> _Problem description_
Reproduce every line of extracted text in the data below verbatim, in order. Leave the images out of the output.

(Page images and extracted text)
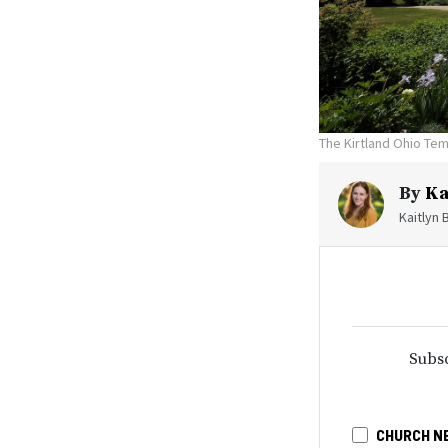
The Kirtland Ohio Tem
By
Ka
Kaitlyn 
Subsc
CHURCH N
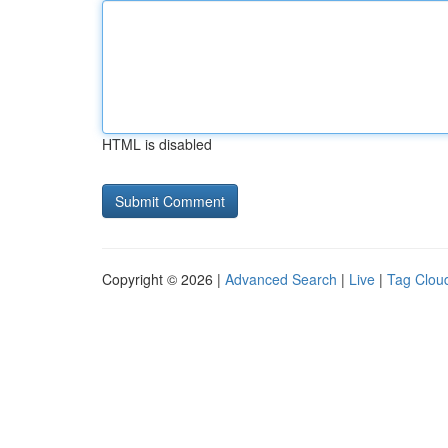
HTML is disabled
Copyright © 2026 |
Advanced Search
|
Live
|
Tag Clou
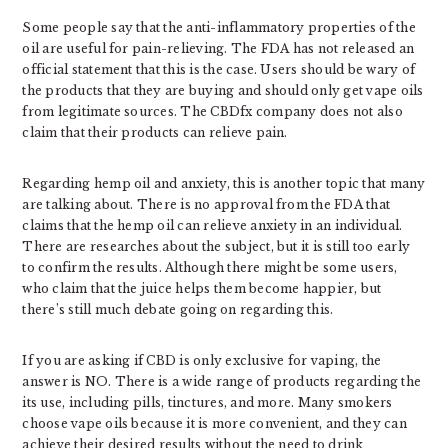
Some people say that the anti-inflammatory properties of the
oil are useful for pain-relieving. The FDA has not released an
official statement that this is the case. Users should be wary of
the products that they are buying and should only get vape oils
from legitimate sources. The CBDfx company does not also
claim that their products can relieve pain.
Regarding hemp oil and anxiety, this is another topic that many
are talking about. There is no approval from the FDA that
claims that the hemp oil can relieve anxiety in an individual.
There are researches about the subject, but it is still too early
to confirm the results. Although there might be some users,
who claim that the juice helps them become happier, but
there’s still much debate going on regarding this.
If you are asking if CBD is only exclusive for vaping, the
answer is NO. There is a wide range of products regarding the
its use, including pills, tinctures, and more. Many smokers
choose vape oils because it is more convenient, and they can
achieve their desired results without the need to drink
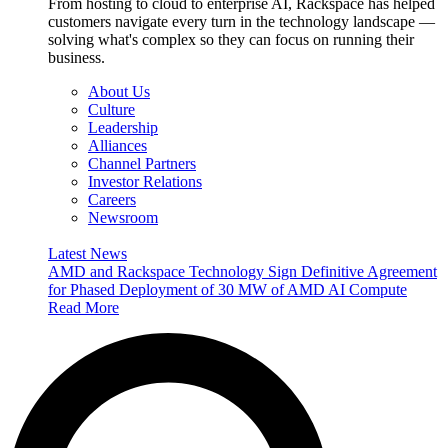
From hosting to cloud to enterprise AI, Rackspace has helped
customers navigate every turn in the technology landscape —
solving what's complex so they can focus on running their
business.
About Us
Culture
Leadership
Alliances
Channel Partners
Investor Relations
Careers
Newsroom
Latest News
AMD and Rackspace Technology Sign Definitive Agreement
for Phased Deployment of 30 MW of AMD AI Compute
Read More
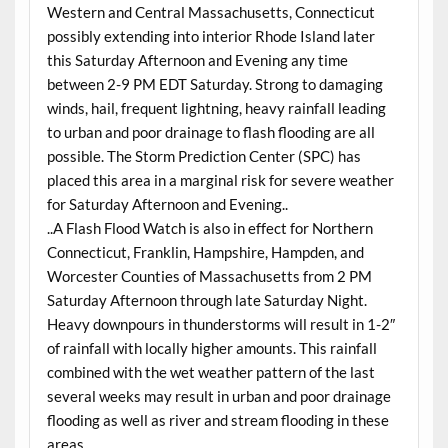
Western and Central Massachusetts, Connecticut
possibly extending into interior Rhode Island later
this Saturday Afternoon and Evening any time
between 2-9 PM EDT Saturday. Strong to damaging
winds, hail, frequent lightning, heavy rainfall leading
to urban and poor drainage to flash flooding are all
possible. The Storm Prediction Center (SPC) has
placed this area in a marginal risk for severe weather
for Saturday Afternoon and Evening..
..A Flash Flood Watch is also in effect for Northern
Connecticut, Franklin, Hampshire, Hampden, and
Worcester Counties of Massachusetts from 2 PM
Saturday Afternoon through late Saturday Night.
Heavy downpours in thunderstorms will result in 1-2″
of rainfall with locally higher amounts. This rainfall
combined with the wet weather pattern of the last
several weeks may result in urban and poor drainage
flooding as well as river and stream flooding in these
areas..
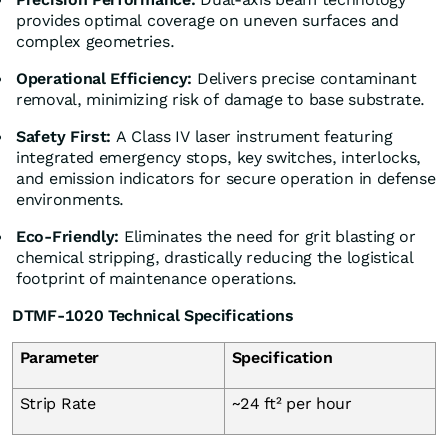
provides optimal coverage on uneven surfaces and
complex geometries.
Operational Efficiency:
Delivers precise contaminant
removal, minimizing risk of damage to base substrate.
Safety First:
A Class IV laser instrument featuring
integrated emergency stops, key switches, interlocks,
and emission indicators for secure operation in defense
environments.
Eco-Friendly:
Eliminates the need for grit blasting or
chemical stripping, drastically reducing the logistical
footprint of maintenance operations.
DTMF-1020 Technical Specifications
Parameter
Specification
Strip Rate
~24 ft² per hour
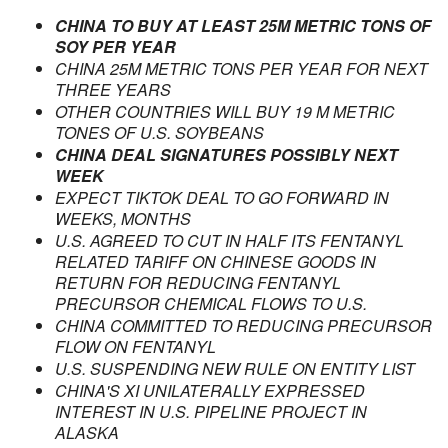
CHINA TO BUY AT LEAST 25M METRIC TONS OF
SOY PER YEAR
CHINA 25M METRIC TONS PER YEAR FOR NEXT
THREE YEARS
OTHER COUNTRIES WILL BUY 19 M METRIC
TONES OF U.S. SOYBEANS
CHINA DEAL SIGNATURES POSSIBLY NEXT
WEEK
EXPECT TIKTOK DEAL TO GO FORWARD IN
WEEKS, MONTHS
U.S. AGREED TO CUT IN HALF ITS FENTANYL
RELATED TARIFF ON CHINESE GOODS IN
RETURN FOR REDUCING FENTANYL
PRECURSOR CHEMICAL FLOWS TO U.S.
CHINA COMMITTED TO REDUCING PRECURSOR
FLOW ON FENTANYL
U.S. SUSPENDING NEW RULE ON ENTITY LIST
CHINA'S XI UNILATERALLY EXPRESSED
INTEREST IN U.S. PIPELINE PROJECT IN
ALASKA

> _Your response_
The Kirtland Ohio Tem
By
Ka
Kaitlyn 
Subsc
CHURCH N
HTML is disabled
Copyright © 2026 |
Advanced Search
|
Live
|
Tag Clou
Some people say that the anti-inflammatory properties of the
oil are useful for pain-relieving. The FDA has not released an
official statement that this is the case. Users should be wary of
the products that they are buying and should only get vape oils
from legitimate sources. The CBDfx company does not also
claim that their products can relieve pain.
Regarding hemp oil and anxiety, this is another topic that many
are talking about. There is no approval from the FDA that
claims that the hemp oil can relieve anxiety in an individual.
There are researches about the subject, but it is still too early
to confirm the results. Although there might be some users,
who claim that the juice helps them become happier, but
there’s still much debate going on regarding this.
If you are asking if CBD is only exclusive for vaping, the
answer is NO. There is a wide range of products regarding the
its use, including pills, tinctures, and more. Many smokers
choose vape oils because it is more convenient, and they can
achieve their desired results without the need to drink
From hosting to cloud to enterprise AI, Rackspace has helped
customers navigate every turn in the technology landscape —
solving what's complex so they can focus on running their
business.
About Us
Culture
Leadership
Alliances
Channel Partners
Investor Relations
Careers
Newsroom
Latest News
AMD and Rackspace Technology Sign Definitive Agreement
for Phased Deployment of 30 MW of AMD AI Compute
Read More
Western and Central Massachusetts, Connecticut
possibly extending into interior Rhode Island later
this Saturday Afternoon and Evening any time
between 2-9 PM EDT Saturday. Strong to damaging
winds, hail, frequent lightning, heavy rainfall leading
to urban and poor drainage to flash flooding are all
possible. The Storm Prediction Center (SPC) has
placed this area in a marginal risk for severe weather
for Saturday Afternoon and Evening..
..A Flash Flood Watch is also in effect for Northern
Connecticut, Franklin, Hampshire, Hampden, and
Worcester Counties of Massachusetts from 2 PM
Saturday Afternoon through late Saturday Night.
Heavy downpours in thunderstorms will result in 1-2″
of rainfall with locally higher amounts. This rainfall
combined with the wet weather pattern of the last
several weeks may result in urban and poor drainage
flooding as well as river and stream flooding in these
areas..
provides optimal coverage on uneven surfaces and
complex geometries.
Operational Efficiency:
Delivers precise contaminant
removal, minimizing risk of damage to base substrate.
Safety First:
A Class IV laser instrument featuring
integrated emergency stops, key switches, interlocks,
and emission indicators for secure operation in defense
environments.
Eco-Friendly:
Eliminates the need for grit blasting or
chemical stripping, drastically reducing the logistical
footprint of maintenance operations.
DTMF-1020 Technical Specifications
Parameter
Specification
Strip Rate
~24 ft² per hour
CHINA TO BUY AT LEAST 25M METRIC TONS OF
SOY PER YEAR
CHINA 25M METRIC TONS PER YEAR FOR NEXT
THREE YEARS
OTHER COUNTRIES WILL BUY 19 M METRIC
TONES OF U.S. SOYBEANS
CHINA DEAL SIGNATURES POSSIBLY NEXT
WEEK
EXPECT TIKTOK DEAL TO GO FORWARD IN
WEEKS, MONTHS
U.S. AGREED TO CUT IN HALF ITS FENTANYL
RELATED TARIFF ON CHINESE GOODS IN
RETURN FOR REDUCING FENTANYL
PRECURSOR CHEMICAL FLOWS TO U.S.
CHINA COMMITTED TO REDUCING PRECURSOR
FLOW ON FENTANYL
U.S. SUSPENDING NEW RULE ON ENTITY LIST
CHINA'S XI UNILATERALLY EXPRESSED
INTEREST IN U.S. PIPELINE PROJECT IN
ALASKA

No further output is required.